DOCUMENT SECTION ▸
On 2016/1/12 2:09, Alexei Starovoitov wrote:
> On Mon, Jan 11, 2016 at 01:48:18PM +0000, Wang Nan wrote:
>> This patch introduces a PERF_SAMPLE_TAILSIZE flag which allows a size
>> field attached at the end of a sample. The idea comes from [1] that,
>> with tie size at tail of an event, it is possible for user program who
>> read from the ring buffer parse events backward.
>>
>> For example:
>>
>>     head
>>      |
>>      V
>>   +--+---+-------+----------+------+---+
>>   |E6|...|   B  8|   C    11|  D  7|E..|
>>   +--+---+-------+----------+------+---+
>>
>> In this case, from the 'head' pointer provided by kernel, user program
>> can first see '6' by (*(head - sizeof(u64))), then it can get the start
>> pointer of record 'E', then it can read size and find start position
>> of record D, C, B in similar way.
> adding extra 8 bytes for every sample is quite unfortunate.

EXTRACTED RECORDS ▸
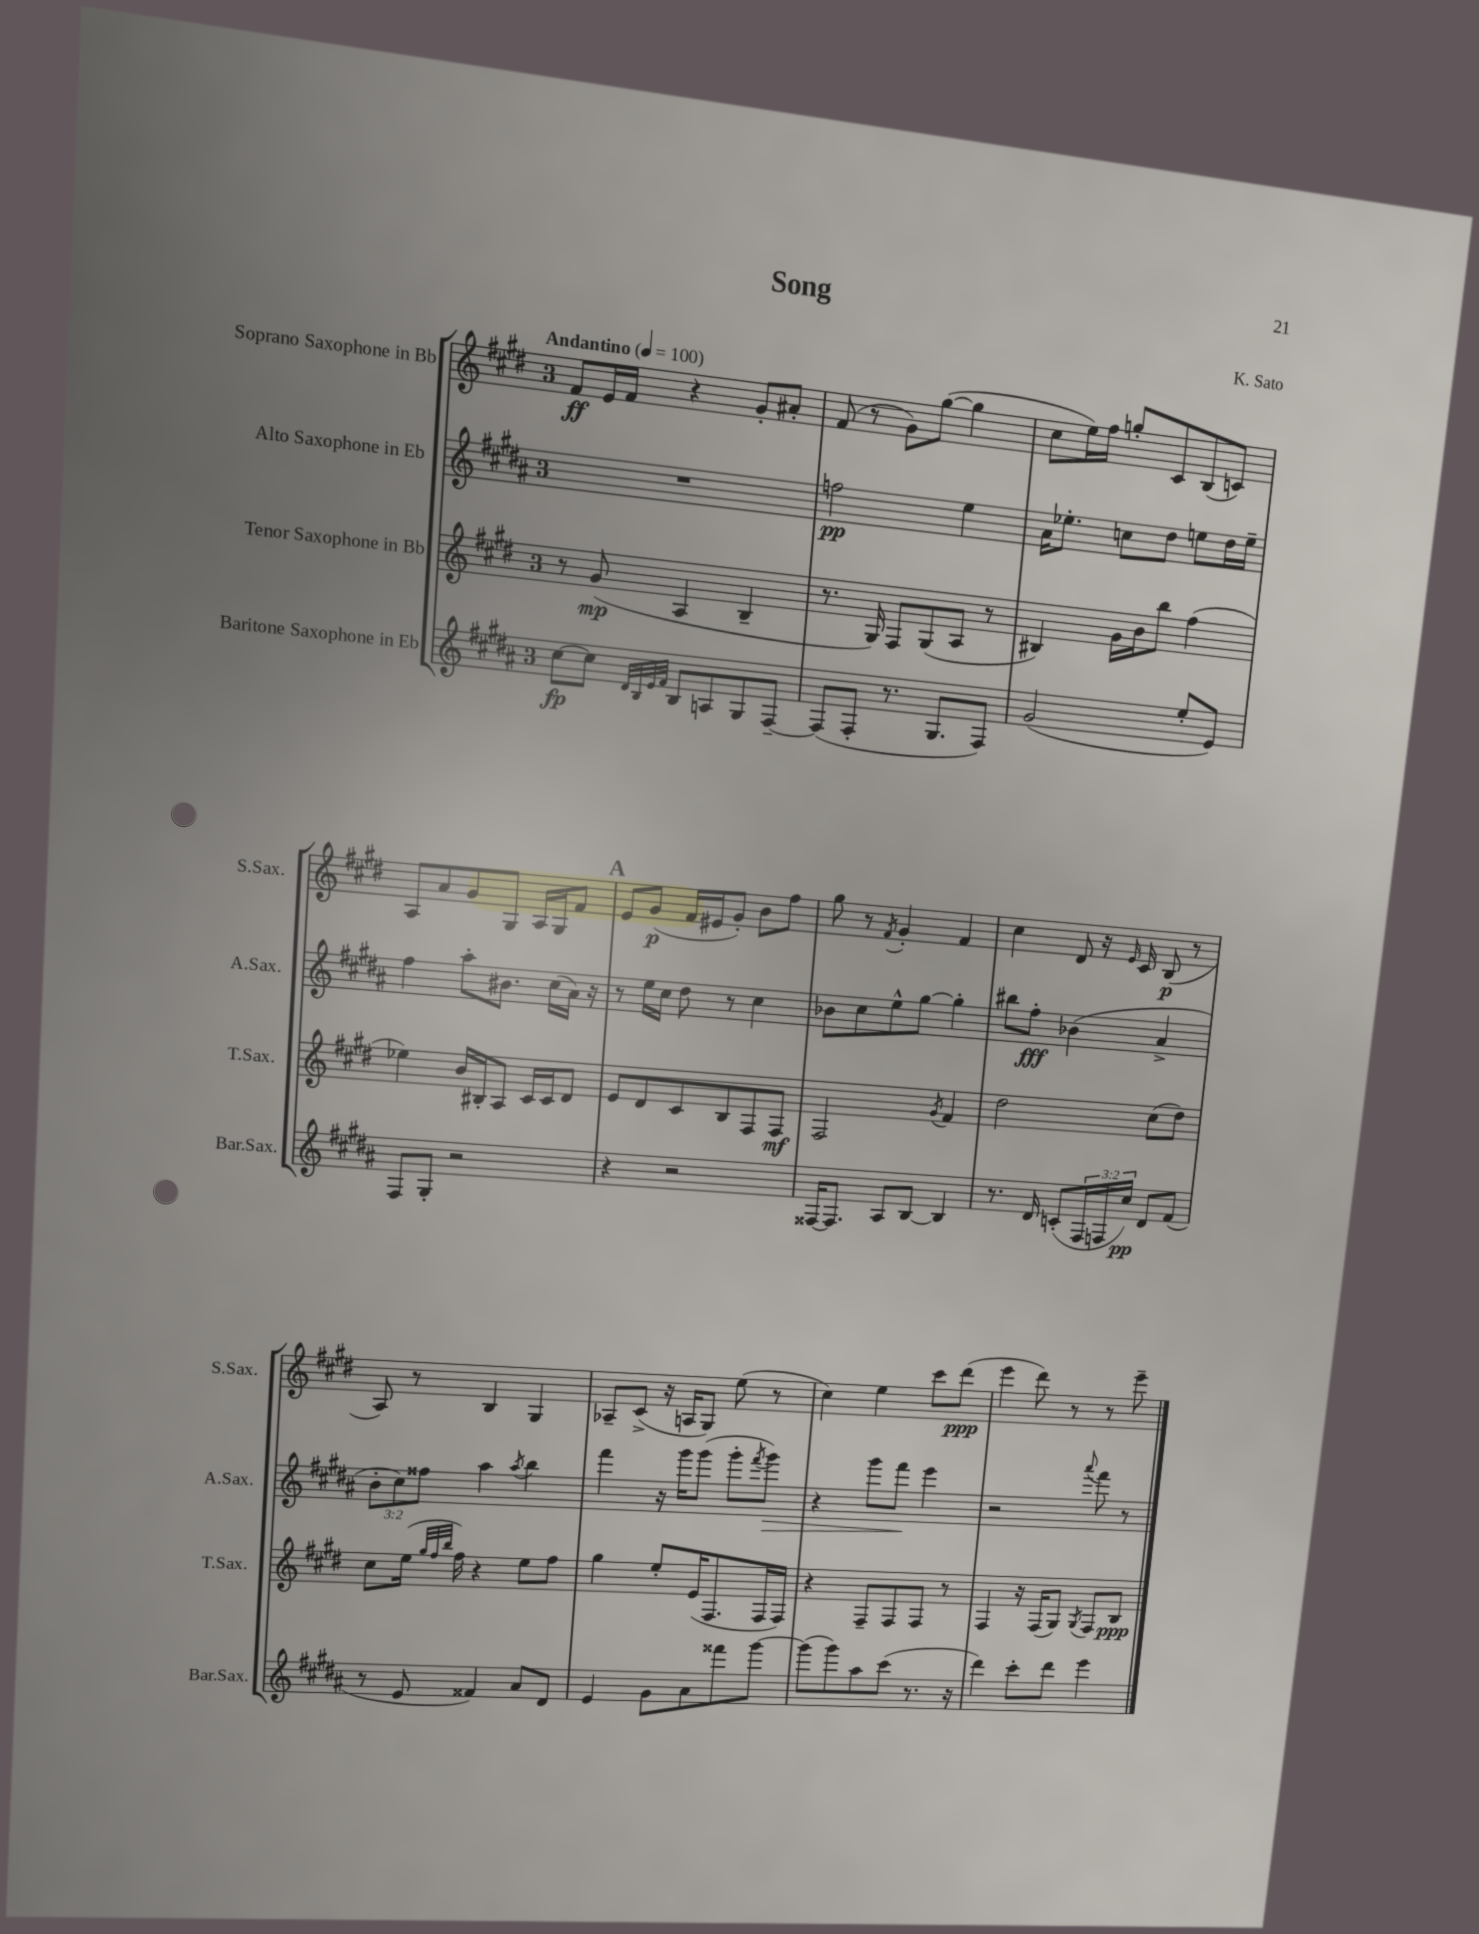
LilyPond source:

\header { title = "Song" composer = "K. Sato" }
<<
\new StaffGroup <<
\new Staff = "s0" \with { instrumentName = "Soprano Saxophone in Bb" shortInstrumentName = "S.Sax." } {
    \clef treble \key e \major \once \override Staff.TimeSignature.style = #'single-digit \time 3/4 \tempo "Andantino" 4 = 100
    fis'8\ff e'16 fis'16 r4 gis'8-. ais'8-. |
    fis'8( r8 gis'8) gis''8~( gis''4 |
    cis''8 e''16) fis''16 g''8-. cis'8 b8( c'8) |
    a8 a'8 gis'8 gis8 a16 gis16 fis'8 |
    \mark \markup { \bold "A" } e'8 gis'8\p( fis'16 eis'16 gis'8-.) b'8 fis''8 |
    gis''8 r8 \acciaccatura { fis'8 } gis'4-. fis'4 |
    cis''4 dis'8 r16 \grace { e'16 } cis'16 b8\p( r8 |
    a8) r8 b4 gis4 |
    aes8-- cis'8->( r16 a16 gis8) e''8( r8 |
    cis''4) e''4 cis'''8 dis'''8\ppp( |
    e'''4 dis'''8) r8 r8 e'''8-- \bar "|." |
}
\new Staff = "s1" \with { instrumentName = "Alto Saxophone in Eb" shortInstrumentName = "A.Sax." } {
    \clef treble \key b \major \once \override Staff.TimeSignature.style = #'single-digit \time 3/4 \override Staff.TupletNumber.text = #tuplet-number::calc-fraction-text
    R2. |
    f''2\pp e''4 |
    ais'16 ees''8.-. c''8 dis''8 e''8 dis''16 e''16-- |
    fis''4 ais''8-. bis'8. cis''16( ais'16) r16 |
    \mark \markup { \bold "A" } r8 e''16 cis''16 dis''8 r8 cis''4 |
    bes'8 cis''8 e''8-^ gis''8~ gis''4-. |
    bis''8 fis''8-.\fff bes'4( ais'4-> |
    \tuplet 3/2 { b'8-. cis''8) fisis''8 } ais''4 \acciaccatura { ais''8 } b''4 |
    fis'''4 r16 gis'''16 gis'''8( gis'''8-. \acciaccatura { fis'''8 } gis'''8\>) |
    r4 gis'''8 fis'''8\! e'''4 |
    r2 \appoggiatura { ais'''8 } fis'''8 r8 \bar "|." |
}
\new Staff = "s2" \with { instrumentName = "Tenor Saxophone in Bb" shortInstrumentName = "T.Sax." } {
    \clef treble \key e \major \once \override Staff.TimeSignature.style = #'single-digit \time 3/4
    r8 gis'8\mp( a4 b4-- |
    r8. gis16) fis8 gis8( a8 r8 |
    bis4) gis'16 b'16 b''8 fis''4( |
    ees''4) b'16 bis16-. a8 cis'16 cis'16 dis'8 |
    \mark \markup { \bold "A" } e'8 dis'8 cis'8 b8 fis8 fis8\mf |
    fis2 \acciaccatura { gis'8 } fis'4 |
    dis''2 cis''8( dis''8) |
    cis''8 e''16( \grace { gis''32 fis''32 b''32 } fis''16) r4 e''8 fis''8 |
    gis''4 e''8-. e'16( fis8. fis16 fis16) |
    r4 fis8-- fis8 fis8 r8 |
    fis4 r16 fis16( gis8) \acciaccatura { gis8 } fis8 b8\ppp \bar "|." |
}
\new Staff = "s3" \with { instrumentName = "Baritone Saxophone in Eb" shortInstrumentName = "Bar.Sax." } {
    \clef treble \key b \major \once \override Staff.TimeSignature.style = #'single-digit \time 3/4 \override Staff.TupletNumber.text = #tuplet-number::calc-fraction-text
    cis''8~\fp cis''8 \grace { dis'32 b32 e'32 fis'32 } b8 a8 gis8 fis8~-- |
    fis8( fis8-. r8. gis8. fis8) |
    gis'2( e''8-. e'8) |
    fis8 gis8-. r2 |
    \mark \markup { \bold "A" } r4 r2 |
    fisis16~ fisis8. ais8 b8~ b4 |
    r8. dis'16 c'8-.( \tuplet 3/2 { fis16 f16 cis''16\pp) } dis'8 fis'8( |
    r8 e'8 fisis'4) ais'8 dis'8 |
    e'4 gis'8 ais'8 fisis'''8 gis'''8~ |
    gis'''8( gis'''8) ais''8 cis'''8( r8. r16 |
    dis'''4) cis'''8-. dis'''8 e'''4 \bar "|." |
}
>>
>>
\layout { \context { \Score \remove "Bar_number_engraver" } }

GIVEN PROBLEM 1 ▸
Write out the part of the patch discussion starting at "On 2016/1/12 2:09, Alexei" and ending at "parse events backward.".
GIVEN PROBLEM 2 ▸
In the patch discussion, what is the name of the flag the patch introduces?
GIVEN PROBLEM 3 ▸
Continue the patch discussion after its last line.

EXERCISE RESULT 1 ▸
On 2016/1/12 2:09, Alexei Starovoitov wrote:
> On Mon, Jan 11, 2016 at 01:48:18PM +0000, Wang Nan wrote:
>> This patch introduces a PERF_SAMPLE_TAILSIZE flag which allows a size
>> field attached at the end of a sample. The idea comes from [1] that,
>> with tie size at tail of an event, it is possible for user program who
>> read from the ring buffer parse events backward.

EXERCISE RESULT 2 ▸
PERF_SAMPLE_TAILSIZE

EXERCISE RESULT 3 ▸
> How about another idea:
> . update data_tail pointer when head is about to overwrite it
>
> Ex:
>     head   data_tail
>      |       |
>      V       V
>   +--+-------+-------+---+----+---+
>   |E |  ...  |   B   | C |  D | E |
>   +--+-------+-------+---+----+---+
>
> if new sample F is about to overwrite B, the kernel would need
> to read the size of B from B's header and update data_tail to point C.
> Or even further.
> Comparing to TAILSIZE approach, now kernel will be doing both reads
> and writes into ring-buffer and there is a concern that reads may
> be hitting cold data, but if the records are small they may be
> actually on the same cache line brought by the previous
> read A's header, write E record cycle. So I think we shouldn't see
> cache misses.

After ring buffer rewind, we need a read before nearly
every write operations. The performance penalty depends on
configuration of write allocate. In addition, another data
dependency is required: we must wait for the size of
event B is retrived before overwrite it.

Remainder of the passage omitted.